Work instructions: The listing should be returned in its entirety, exactly as given.

Material provided:
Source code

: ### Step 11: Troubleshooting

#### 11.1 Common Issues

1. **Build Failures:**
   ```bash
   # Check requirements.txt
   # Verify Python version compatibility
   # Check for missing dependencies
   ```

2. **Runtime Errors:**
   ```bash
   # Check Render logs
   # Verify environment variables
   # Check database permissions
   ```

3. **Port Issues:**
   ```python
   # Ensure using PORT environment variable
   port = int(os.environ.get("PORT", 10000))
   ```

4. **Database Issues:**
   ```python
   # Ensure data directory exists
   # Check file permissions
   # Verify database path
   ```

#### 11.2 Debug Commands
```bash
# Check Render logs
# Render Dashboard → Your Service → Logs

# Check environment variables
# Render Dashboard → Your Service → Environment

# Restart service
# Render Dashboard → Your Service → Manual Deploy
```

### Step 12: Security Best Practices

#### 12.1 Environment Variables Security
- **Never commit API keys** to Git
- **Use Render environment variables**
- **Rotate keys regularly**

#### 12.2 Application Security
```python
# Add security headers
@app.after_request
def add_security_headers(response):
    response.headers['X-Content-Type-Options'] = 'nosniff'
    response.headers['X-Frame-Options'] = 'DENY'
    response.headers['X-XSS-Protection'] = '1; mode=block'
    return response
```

Exercise response:
Source code

: ### Step 11: Troubleshooting

#### 11.1 Common Issues

1. **Build Failures:**
   ```bash
   # Check requirements.txt
   # Verify Python version compatibility
   # Check for missing dependencies
   ```

2. **Runtime Errors:**
   ```bash
   # Check Render logs
   # Verify environment variables
   # Check database permissions
   ```

3. **Port Issues:**
   ```python
   # Ensure using PORT environment variable
   port = int(os.environ.get("PORT", 10000))
   ```

4. **Database Issues:**
   ```python
   # Ensure data directory exists
   # Check file permissions
   # Verify database path
   ```

#### 11.2 Debug Commands
```bash
# Check Render logs
# Render Dashboard → Your Service → Logs

# Check environment variables
# Render Dashboard → Your Service → Environment

# Restart service
# Render Dashboard → Your Service → Manual Deploy
```

### Step 12: Security Best Practices

#### 12.1 Environment Variables Security
- **Never commit API keys** to Git
- **Use Render environment variables**
- **Rotate keys regularly**

#### 12.2 Application Security
```python
# Add security headers
@app.after_request
def add_security_headers(response):
    response.headers['X-Content-Type-Options'] = 'nosniff'
    response.headers['X-Frame-Options'] = 'DENY'
    response.headers['X-XSS-Protection'] = '1; mode=block'
    return response
```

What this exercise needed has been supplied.